Provided data:
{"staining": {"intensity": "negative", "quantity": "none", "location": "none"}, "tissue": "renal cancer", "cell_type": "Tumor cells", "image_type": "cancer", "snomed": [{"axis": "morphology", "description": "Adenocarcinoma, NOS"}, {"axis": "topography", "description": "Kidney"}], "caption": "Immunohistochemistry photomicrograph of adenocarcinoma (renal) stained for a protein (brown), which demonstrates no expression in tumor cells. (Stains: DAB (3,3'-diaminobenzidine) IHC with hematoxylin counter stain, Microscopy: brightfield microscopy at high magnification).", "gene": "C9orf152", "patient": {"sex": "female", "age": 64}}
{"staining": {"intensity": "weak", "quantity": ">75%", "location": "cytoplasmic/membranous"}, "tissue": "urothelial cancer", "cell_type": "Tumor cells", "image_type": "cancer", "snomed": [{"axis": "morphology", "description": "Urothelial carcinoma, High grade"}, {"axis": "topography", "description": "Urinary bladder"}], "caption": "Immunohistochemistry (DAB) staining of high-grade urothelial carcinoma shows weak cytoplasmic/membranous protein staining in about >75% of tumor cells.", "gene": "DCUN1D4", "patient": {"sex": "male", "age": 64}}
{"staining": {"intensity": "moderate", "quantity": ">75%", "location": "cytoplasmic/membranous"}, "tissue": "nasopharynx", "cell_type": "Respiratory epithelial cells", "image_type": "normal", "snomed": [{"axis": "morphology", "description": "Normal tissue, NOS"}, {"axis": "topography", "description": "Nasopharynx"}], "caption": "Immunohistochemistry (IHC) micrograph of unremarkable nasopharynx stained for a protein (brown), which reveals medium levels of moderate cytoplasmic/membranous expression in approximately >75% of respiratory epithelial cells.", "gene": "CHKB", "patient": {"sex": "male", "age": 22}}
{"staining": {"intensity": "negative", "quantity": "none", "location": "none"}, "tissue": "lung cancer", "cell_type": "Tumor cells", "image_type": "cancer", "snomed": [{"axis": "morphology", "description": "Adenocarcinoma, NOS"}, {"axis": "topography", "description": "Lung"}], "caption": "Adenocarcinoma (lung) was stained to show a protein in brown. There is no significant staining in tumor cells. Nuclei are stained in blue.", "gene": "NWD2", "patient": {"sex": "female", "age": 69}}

Your instructions: Needed here are the exact lines from the start of the material through the line that contains "(IHC) micrograph of", and no others.

Answer below:
{"staining": {"intensity": "negative", "quantity": "none", "location": "none"}, "tissue": "renal cancer", "cell_type": "Tumor cells", "image_type": "cancer", "snomed": [{"axis": "morphology", "description": "Adenocarcinoma, NOS"}, {"axis": "topography", "description": "Kidney"}], "caption": "Immunohistochemistry photomicrograph of adenocarcinoma (renal) stained for a protein (brown), which demonstrates no expression in tumor cells. (Stains: DAB (3,3'-diaminobenzidine) IHC with hematoxylin counter stain, Microscopy: brightfield microscopy at high magnification).", "gene": "C9orf152", "patient": {"sex": "female", "age": 64}}
{"staining": {"intensity": "weak", "quantity": ">75%", "location": "cytoplasmic/membranous"}, "tissue": "urothelial cancer", "cell_type": "Tumor cells", "image_type": "cancer", "snomed": [{"axis": "morphology", "description": "Urothelial carcinoma, High grade"}, {"axis": "topography", "description": "Urinary bladder"}], "caption": "Immunohistochemistry (DAB) staining of high-grade urothelial carcinoma shows weak cytoplasmic/membranous protein staining in about >75% of tumor cells.", "gene": "DCUN1D4", "patient": {"sex": "male", "age": 64}}
{"staining": {"intensity": "moderate", "quantity": ">75%", "location": "cytoplasmic/membranous"}, "tissue": "nasopharynx", "cell_type": "Respiratory epithelial cells", "image_type": "normal", "snomed": [{"axis": "morphology", "description": "Normal tissue, NOS"}, {"axis": "topography", "description": "Nasopharynx"}], "caption": "Immunohistochemistry (IHC) micrograph of unremarkable nasopharynx stained for a protein (brown), which reveals medium levels of moderate cytoplasmic/membranous expression in approximately >75% of respiratory epithelial cells.", "gene": "CHKB", "patient": {"sex": "male", "age": 22}}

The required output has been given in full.